A device for loading and unloading a tray of a freeze drying plant is known from EP 1 619 459 A1, the pusher apparatus thereof including a bar that is adapted for upward and downward pivotal movement and that is retained on a carriage guided on the right and on the left side of the transfer table and on the tray. The carriages are guided on special rails which are attached to the right and left edge of the transfer plate and of the tray. The rails are configured to be a web protruding upwards at right angles and concurrently forming a lateral limitation for the vials located on the transfer table or on the tray.
To load the tray with a number of vials, said vials are at first placed onto the transfer table. As soon as there are enough vials on the table, the bar retained on the carriages is brought to the foremost vials, a flexible metal tape being attached to a respective one of the right and left carriages and being actuated through a drive. Then, the bar is moved further in the direction of the tray, thus pushing the vials in front of it. The rails, which act as a side limitation, hereby ensure that no vials will fall down from the transfer table or from the tray. As soon as the foremost vials have been placed onto the tray, the metal tapes pull the carriages, and as a result thereof the bar, back into the initial position before the bar is pivoted away upward through a pivoting mechanism mounted to the carriage for the next vials to be passed underneath the bar and be placed onto the transfer plate. At the same time, the now filled tray is moved upward in the freeze drying plant and the next, empty tray is provided. If enough vials are on the transfer table, this process is repeated and the pusher device pushes the next group of vials onto the next tray.
For unloading, the bar is again travelled upward through the pivoting mechanism and, through the flexible tapes, is brought together with the carriage as far as the rear edge of the tray where the bar is lowered again. Then, the tapes are pulled tight again, thus pulling the carriage and the bar together with the vials from the tray onto the transfer table from where the vials are then evacuated.
Upon pushing the vials from the transfer plate onto the tray, it may happen that the vials, which had originally been placed correctly in discrete rows, get disarranged, some vials also being brought as far as the rail confining them laterally. If the number of vials continues to be pushed onto the tray, the outer vials are caused to touch the rail, the vials getting even more disarranged due to the occurring friction. Some vials may also tumble.

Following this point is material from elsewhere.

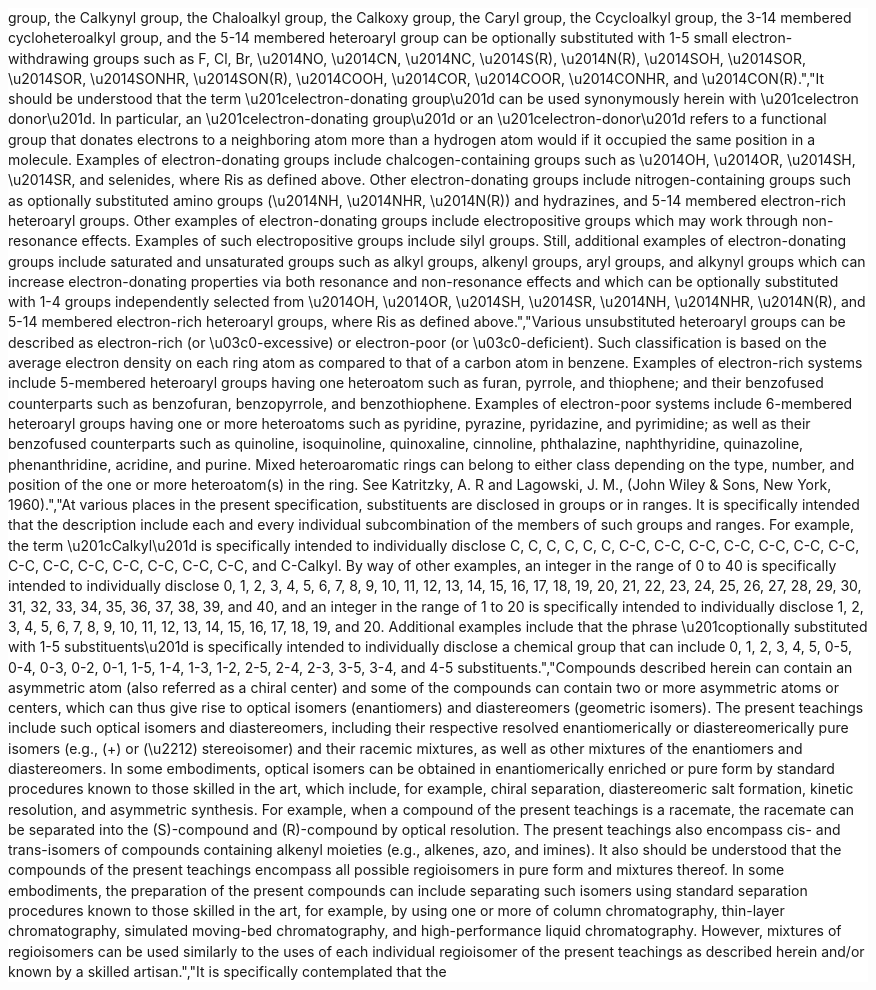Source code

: group, the Calkynyl group, the Chaloalkyl group, the Calkoxy group, the Caryl group, the Ccycloalkyl group, the 3-14 membered cycloheteroalkyl group, and the 5-14 membered heteroaryl group can be optionally substituted with 1-5 small electron-withdrawing groups such as F, Cl, Br, \u2014NO, \u2014CN, \u2014NC, \u2014S(R), \u2014N(R), \u2014SOH, \u2014SOR, \u2014SOR, \u2014SONHR, \u2014SON(R), \u2014COOH, \u2014COR, \u2014COOR, \u2014CONHR, and \u2014CON(R).","It should be understood that the term \u201celectron-donating group\u201d can be used synonymously herein with \u201celectron donor\u201d. In particular, an \u201celectron-donating group\u201d or an \u201celectron-donor\u201d refers to a functional group that donates electrons to a neighboring atom more than a hydrogen atom would if it occupied the same position in a molecule. Examples of electron-donating groups include chalcogen-containing groups such as \u2014OH, \u2014OR, \u2014SH, \u2014SR, and selenides, where Ris as defined above. Other electron-donating groups include nitrogen-containing groups such as optionally substituted amino groups (\u2014NH, \u2014NHR, \u2014N(R)) and hydrazines, and 5-14 membered electron-rich heteroaryl groups. Other examples of electron-donating groups include electropositive groups which may work through non-resonance effects. Examples of such electropositive groups include silyl groups. Still, additional examples of electron-donating groups include saturated and unsaturated groups such as alkyl groups, alkenyl groups, aryl groups, and alkynyl groups which can increase electron-donating properties via both resonance and non-resonance effects and which can be optionally substituted with 1-4 groups independently selected from \u2014OH, \u2014OR, \u2014SH, \u2014SR, \u2014NH, \u2014NHR, \u2014N(R), and 5-14 membered electron-rich heteroaryl groups, where Ris as defined above.","Various unsubstituted heteroaryl groups can be described as electron-rich (or \u03c0-excessive) or electron-poor (or \u03c0-deficient). Such classification is based on the average electron density on each ring atom as compared to that of a carbon atom in benzene. Examples of electron-rich systems include 5-membered heteroaryl groups having one heteroatom such as furan, pyrrole, and thiophene; and their benzofused counterparts such as benzofuran, benzopyrrole, and benzothiophene. Examples of electron-poor systems include 6-membered heteroaryl groups having one or more heteroatoms such as pyridine, pyrazine, pyridazine, and pyrimidine; as well as their benzofused counterparts such as quinoline, isoquinoline, quinoxaline, cinnoline, phthalazine, naphthyridine, quinazoline, phenanthridine, acridine, and purine. Mixed heteroaromatic rings can belong to either class depending on the type, number, and position of the one or more heteroatom(s) in the ring. See Katritzky, A. R and Lagowski, J. M., (John Wiley & Sons, New York, 1960).","At various places in the present specification, substituents are disclosed in groups or in ranges. It is specifically intended that the description include each and every individual subcombination of the members of such groups and ranges. For example, the term \u201cCalkyl\u201d is specifically intended to individually disclose C, C, C, C, C, C, C-C, C-C, C-C, C-C, C-C, C-C, C-C, C-C, C-C, C-C, C-C, C-C, C-C, C-C, and C-Calkyl. By way of other examples, an integer in the range of 0 to 40 is specifically intended to individually disclose 0, 1, 2, 3, 4, 5, 6, 7, 8, 9, 10, 11, 12, 13, 14, 15, 16, 17, 18, 19, 20, 21, 22, 23, 24, 25, 26, 27, 28, 29, 30, 31, 32, 33, 34, 35, 36, 37, 38, 39, and 40, and an integer in the range of 1 to 20 is specifically intended to individually disclose 1, 2, 3, 4, 5, 6, 7, 8, 9, 10, 11, 12, 13, 14, 15, 16, 17, 18, 19, and 20. Additional examples include that the phrase \u201coptionally substituted with 1-5 substituents\u201d is specifically intended to individually disclose a chemical group that can include 0, 1, 2, 3, 4, 5, 0-5, 0-4, 0-3, 0-2, 0-1, 1-5, 1-4, 1-3, 1-2, 2-5, 2-4, 2-3, 3-5, 3-4, and 4-5 substituents.","Compounds described herein can contain an asymmetric atom (also referred as a chiral center) and some of the compounds can contain two or more asymmetric atoms or centers, which can thus give rise to optical isomers (enantiomers) and diastereomers (geometric isomers). The present teachings include such optical isomers and diastereomers, including their respective resolved enantiomerically or diastereomerically pure isomers (e.g., (+) or (\u2212) stereoisomer) and their racemic mixtures, as well as other mixtures of the enantiomers and diastereomers. In some embodiments, optical isomers can be obtained in enantiomerically enriched or pure form by standard procedures known to those skilled in the art, which include, for example, chiral separation, diastereomeric salt formation, kinetic resolution, and asymmetric synthesis. For example, when a compound of the present teachings is a racemate, the racemate can be separated into the (S)-compound and (R)-compound by optical resolution. The present teachings also encompass cis- and trans-isomers of compounds containing alkenyl moieties (e.g., alkenes, azo, and imines). It also should be understood that the compounds of the present teachings encompass all possible regioisomers in pure form and mixtures thereof. In some embodiments, the preparation of the present compounds can include separating such isomers using standard separation procedures known to those skilled in the art, for example, by using one or more of column chromatography, thin-layer chromatography, simulated moving-bed chromatography, and high-performance liquid chromatography. However, mixtures of regioisomers can be used similarly to the uses of each individual regioisomer of the present teachings as described herein and\/or known by a skilled artisan.","It is specifically contemplated that the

Upon completion of the freeze drying process, the pusher apparatus is moved as far as the rear border of the tray by means of the carriages guided on the rails. Often, the carriage needs to push vials located close to the rail slightly aside in order to arrive at the rear end of the tray. Hereby, the vials are even further disarranged and discrete vials can tumble.

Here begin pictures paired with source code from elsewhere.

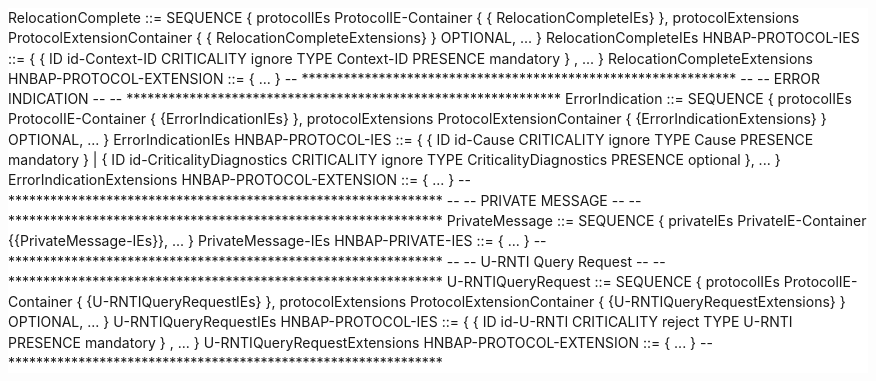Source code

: RelocationComplete ::= SEQUENCE {
protocolIEs ProtocolIE-Container { { RelocationCompleteIEs} },
protocolExtensions ProtocolExtensionContainer { {
RelocationCompleteExtensions} } OPTIONAL,
...
}
RelocationCompleteIEs HNBAP-PROTOCOL-IES ::= {
{ ID id-Context-ID CRITICALITY ignore TYPE Context-ID PRESENCE mandatory } ,
...
}
RelocationCompleteExtensions HNBAP-PROTOCOL-EXTENSION ::= {
...
}
\-- **************************************************************
\--
\-- ERROR INDICATION
\--
\-- **************************************************************
ErrorIndication ::= SEQUENCE {
protocolIEs ProtocolIE-Container { {ErrorIndicationIEs} },
protocolExtensions ProtocolExtensionContainer { {ErrorIndicationExtensions} }
OPTIONAL,
...
}
ErrorIndicationIEs HNBAP-PROTOCOL-IES ::= {
{ ID id-Cause CRITICALITY ignore TYPE Cause PRESENCE mandatory } \|
{ ID id-CriticalityDiagnostics CRITICALITY ignore TYPE CriticalityDiagnostics
PRESENCE optional },
...
}
ErrorIndicationExtensions HNBAP-PROTOCOL-EXTENSION ::= {
...
}
\-- **************************************************************
\--
\-- PRIVATE MESSAGE
\--
\-- **************************************************************
PrivateMessage ::= SEQUENCE {
privateIEs PrivateIE-Container {{PrivateMessage-IEs}},
...
}
PrivateMessage-IEs HNBAP-PRIVATE-IES ::= {
...
}
\-- **************************************************************
\--
\-- U-RNTI Query Request
\--
\-- **************************************************************
U-RNTIQueryRequest ::= SEQUENCE {
protocolIEs ProtocolIE-Container { {U-RNTIQueryRequestIEs} },
protocolExtensions ProtocolExtensionContainer { {U-RNTIQueryRequestExtensions}
} OPTIONAL,
...
}
U-RNTIQueryRequestIEs HNBAP-PROTOCOL-IES ::= {
{ ID id-U-RNTI CRITICALITY reject TYPE U-RNTI PRESENCE mandatory } ,
...
}
U-RNTIQueryRequestExtensions HNBAP-PROTOCOL-EXTENSION ::= {
...
}
\-- **************************************************************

During unloading, the vials are now at first pushed together in analogous fashion in the opposite direction and are moved from the tray onto the transfer table. Again, a friction occurs between the outer vials and the rail confining the sides so that the vials get even more disarranged and that a vial may tumble.
Moreover, it happens that some vials get stuck on the underside of the tray located above after the freeze drying process. If now the pusher device is introduced with the bar into the freeze drying plant, the bar hits the vials sticking on the underside of the next tray; as they fall down, these vials can tip over.
Food or drugs are often processed in freeze drying plants. As a result, the hygiene requirements are very demanding. As a result, tipped over vials are not allowed to be processed further and constitute scrap material.